The possibility that Google is working on an Android-powered game console has been speculated since at least last summer. While the company still has yet to announce any such device, a recent acquisition would seem to indicate that it’s getting closer. A post on PandoDaily reports that Google has purchased what was left of Green Throttle Games, the makers of a Bluetooth controller for Android, along with a now-defunct app that would give developers the power to allow for multiple controllers on one device.

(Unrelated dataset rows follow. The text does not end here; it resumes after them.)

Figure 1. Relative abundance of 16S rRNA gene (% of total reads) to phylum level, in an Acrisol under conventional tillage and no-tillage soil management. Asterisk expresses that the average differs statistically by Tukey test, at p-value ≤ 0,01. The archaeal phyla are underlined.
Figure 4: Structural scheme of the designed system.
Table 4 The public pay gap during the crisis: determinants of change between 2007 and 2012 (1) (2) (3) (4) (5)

As it happens, the company’s efforts to gain a toehold in the Android gaming market seemed to go belly up late last year. Today, the post reports that Matt Crowley and Karl Townsend, two of the company’s three cofounders, had joined Google in some unspecified capacity, along with other members of the company’s staff. However, it’s not clear what bits of the company’s tech might be going to Google too. Even still, considering Green Throttle’s focus on Android, and the fact that, well, Android comes from Google, it’s not hard to see how these folks might fit into the company’s plans for the future.

The post points that way as well: it cites “sources close to the situation” who say that Google’s hiring of those staff members indicates Google’s efforts to shore up its gaming console. Meanwhile, last month Amazon bought game developer Double Helix, and a few weeks later we heard that Amazon was looking to release its own Android-powered gaming console sometime this month. March is almost half over, and Amazon hasn’t made a peep, so we may be in for a longer wait on that one, if it’s true at all. But between rumors that these two giants entering the gaming space in a direct way, it makes one wonder what’s going to be left for smaller companies like Ouya and GameStick.